### Supplied material

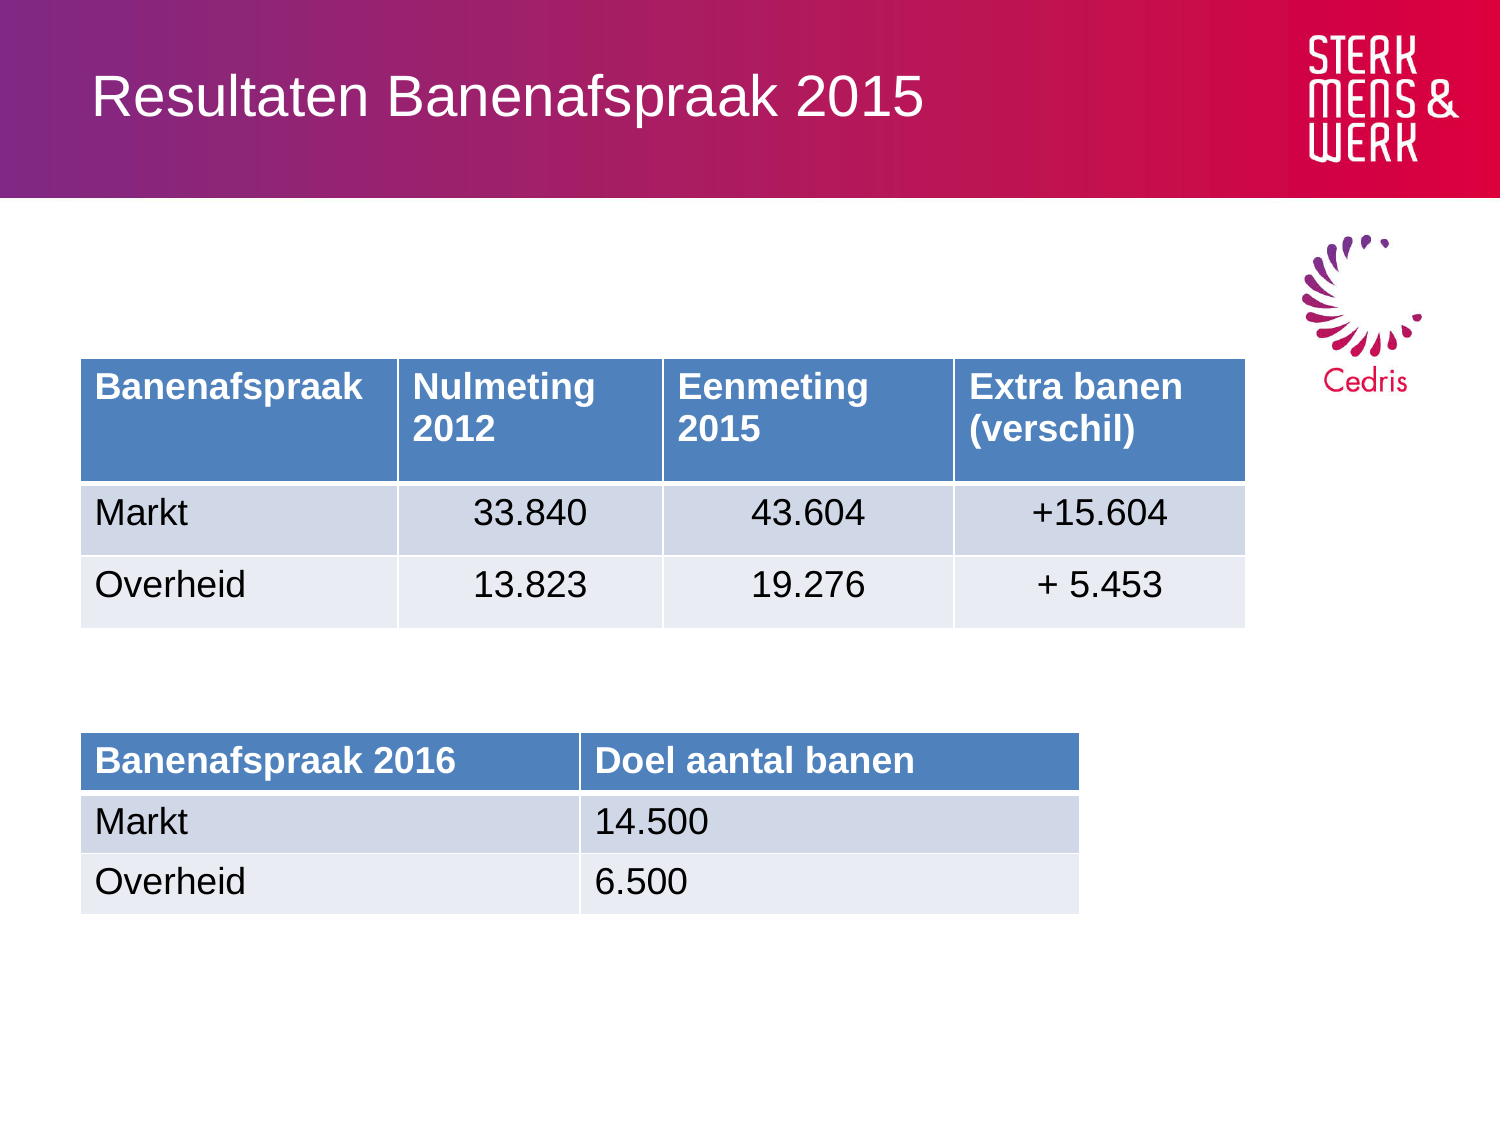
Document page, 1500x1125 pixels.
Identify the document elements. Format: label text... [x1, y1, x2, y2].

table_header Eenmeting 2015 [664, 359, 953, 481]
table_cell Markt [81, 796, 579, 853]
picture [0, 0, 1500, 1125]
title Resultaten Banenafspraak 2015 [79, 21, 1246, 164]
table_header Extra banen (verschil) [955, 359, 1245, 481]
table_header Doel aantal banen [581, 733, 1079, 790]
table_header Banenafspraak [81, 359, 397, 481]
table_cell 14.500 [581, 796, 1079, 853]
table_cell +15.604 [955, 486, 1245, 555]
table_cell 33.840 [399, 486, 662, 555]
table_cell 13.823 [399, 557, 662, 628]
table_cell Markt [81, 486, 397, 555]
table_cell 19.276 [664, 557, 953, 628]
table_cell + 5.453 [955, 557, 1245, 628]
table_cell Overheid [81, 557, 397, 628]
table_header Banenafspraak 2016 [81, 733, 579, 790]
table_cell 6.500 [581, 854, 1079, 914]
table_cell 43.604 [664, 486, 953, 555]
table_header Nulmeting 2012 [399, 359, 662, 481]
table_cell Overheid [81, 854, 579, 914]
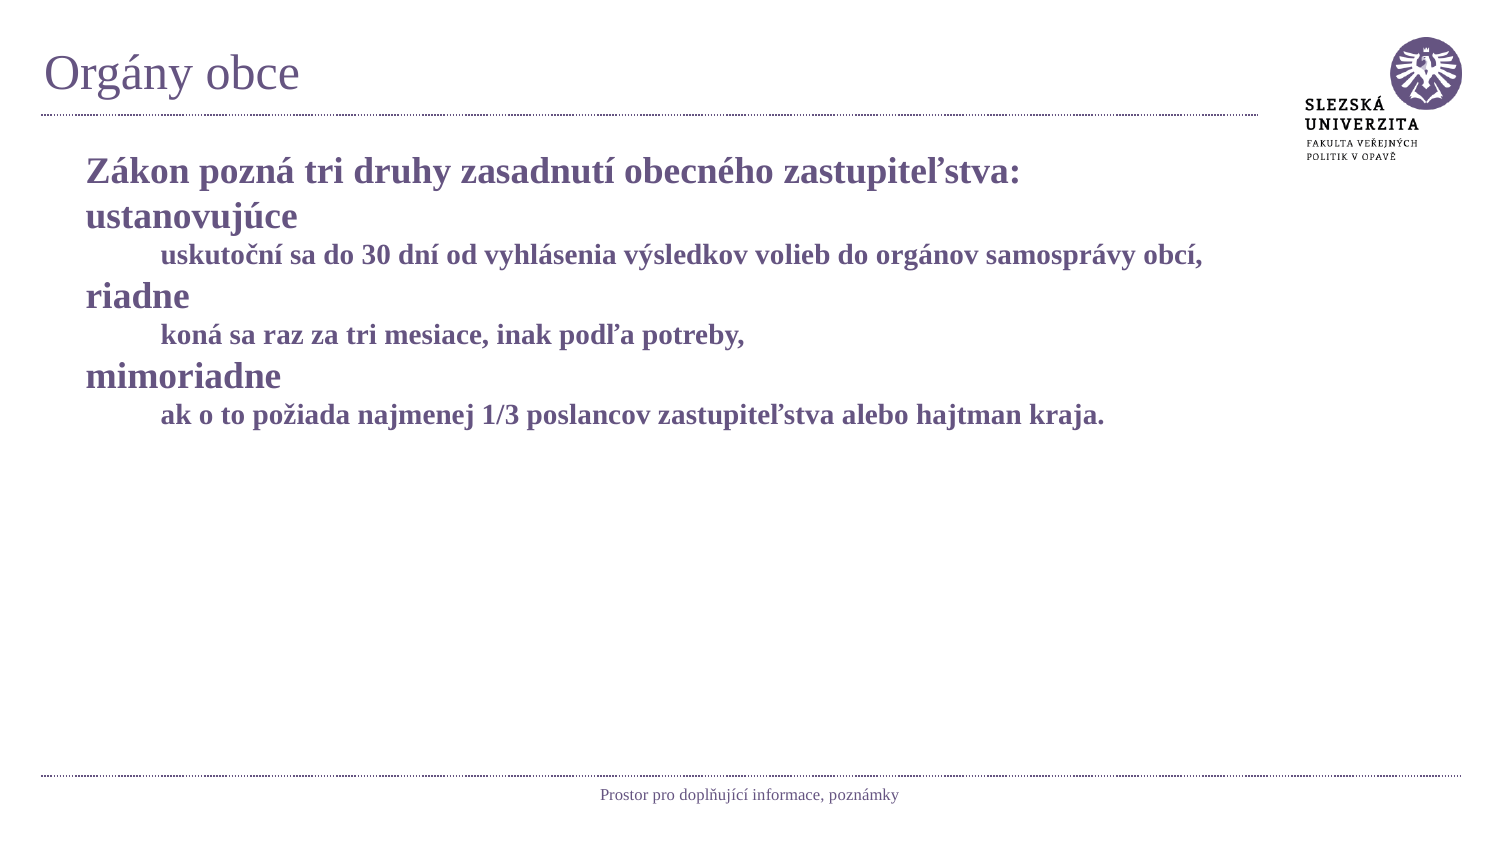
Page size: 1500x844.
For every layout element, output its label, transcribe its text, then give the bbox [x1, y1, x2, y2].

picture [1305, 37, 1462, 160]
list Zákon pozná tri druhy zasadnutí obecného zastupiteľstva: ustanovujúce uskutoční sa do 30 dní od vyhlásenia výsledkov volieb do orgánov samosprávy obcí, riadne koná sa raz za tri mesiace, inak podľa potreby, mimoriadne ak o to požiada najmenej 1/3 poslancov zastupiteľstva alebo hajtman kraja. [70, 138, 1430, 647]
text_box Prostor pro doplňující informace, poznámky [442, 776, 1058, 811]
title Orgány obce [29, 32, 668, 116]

### What to produce
Retype the data above exactly; pictures are not part of the copy.

### Solved problem
Document page, 1500x1125 pixels.
Identify the document elements. Format: label text... [x1, y1, x2, y2].

table_header Eenmeting 2015 [664, 359, 953, 481]
table_cell Markt [81, 796, 579, 853]
picture [0, 0, 1500, 1125]
title Resultaten Banenafspraak 2015 [79, 21, 1246, 164]
table_header Extra banen (verschil) [955, 359, 1245, 481]
table_header Doel aantal banen [581, 733, 1079, 790]
table_header Banenafspraak [81, 359, 397, 481]
table_cell 14.500 [581, 796, 1079, 853]
table_cell +15.604 [955, 486, 1245, 555]
table_cell 33.840 [399, 486, 662, 555]
table_cell 13.823 [399, 557, 662, 628]
table_cell Markt [81, 486, 397, 555]
table_cell 19.276 [664, 557, 953, 628]
table_cell + 5.453 [955, 557, 1245, 628]
table_cell Overheid [81, 557, 397, 628]
table_header Banenafspraak 2016 [81, 733, 579, 790]
table_cell 6.500 [581, 854, 1079, 914]
table_cell 43.604 [664, 486, 953, 555]
table_header Nulmeting 2012 [399, 359, 662, 481]
table_cell Overheid [81, 854, 579, 914]
Page size: 1500x844.
For every layout element, output its label, transcribe its text, then give the bbox [x1, y1, x2, y2].

picture [1305, 37, 1462, 160]
list Zákon pozná tri druhy zasadnutí obecného zastupiteľstva: ustanovujúce uskutoční sa do 30 dní od vyhlásenia výsledkov volieb do orgánov samosprávy obcí, riadne koná sa raz za tri mesiace, inak podľa potreby, mimoriadne ak o to požiada najmenej 1/3 poslancov zastupiteľstva alebo hajtman kraja. [70, 138, 1430, 647]
text_box Prostor pro doplňující informace, poznámky [442, 776, 1058, 811]
title Orgány obce [29, 32, 668, 116]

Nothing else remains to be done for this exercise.